While not all services can be approved, there often are still other ways to help members, Jones said. One example might be to pair services that might not typically go together or looking for ways to combine a meeting with a family therapy session to help a member who has difficulty finding transportation.

For one child who was in and out of residential facilities for a long time, that meant looking for new ideas. “It's trying to think outside the box. We worked to see if we could do some Wraparound services so we could keep him in the community and keep him from going back to the hospital," she said.

Jones said being accountable is about being okay with making mistakes and finding ways to correct them so they don't happen again. She also said decisions are made by looking at what's in the best interest of the member.

“One of the things I think about is, 'What would I want for my child,' " said Jones, who has a 7-year-old daughter. “What can we do to make sure a child grows up to be a productive member of their community? If can I help a child reach these success stories – seeing those and knowing that it's possible – those are things that keep me doing this."

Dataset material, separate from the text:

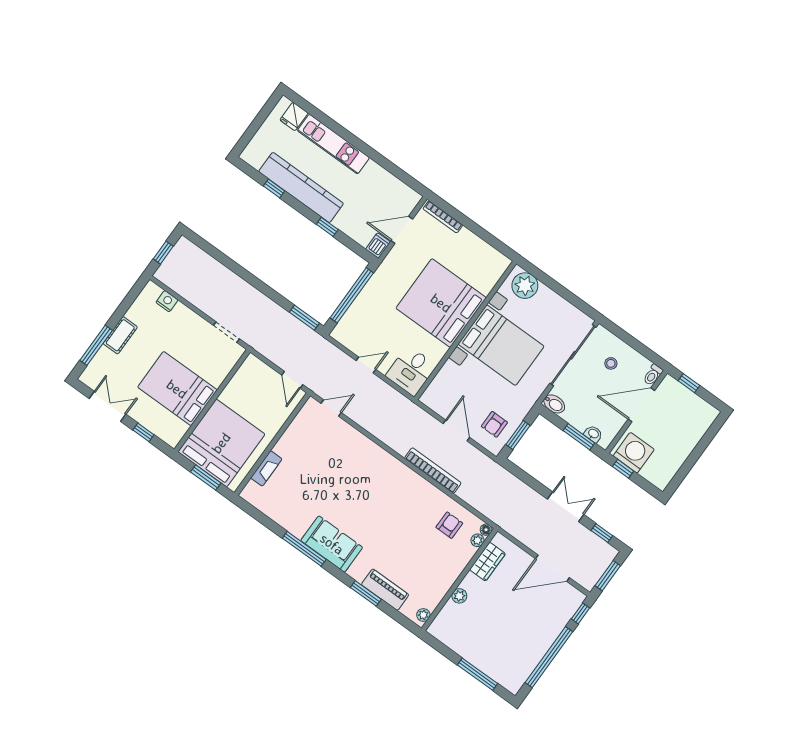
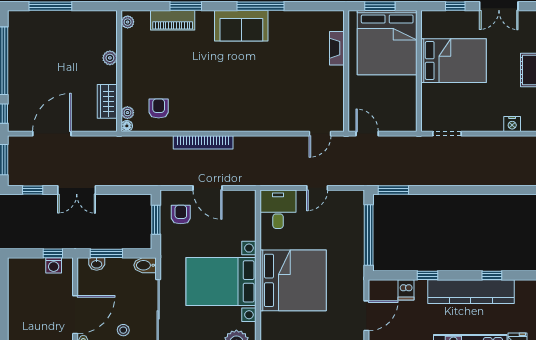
dishwasher: (378, 245) -> (406, 290), moved
washing machine: (634, 453) -> (54, 265), width x0.53, depth x0.53
armchair: (449, 525) -> (159, 108), turned 180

As a supervisor, Jones always remembers what one of her professors told her. “I had a professor in grad school and something she said stood out. She said, 'People don't care how much we know until they know how much we care.' That's something I do with my team. I go around to my team every day. How are you? Where are you at? How can I help you? That is my philosophy. They are not going to care what I have to say if I'm not concerned with where they are."

Jones received a Bachelor of Arts in Psychology from Penn State University in 2005 and then went to UNC Charlotte for her Masters in Social Work. Originally, she had planned to do research, she said. But as part of her program at UNCC, Jones had an internship. Cardinal Innovations System of Care Manager Beth Pfister was her internship supervisor. That experience changed Jones' path.

“I started seeing members and doing clinical therapy. This is where I want to be," Jones said.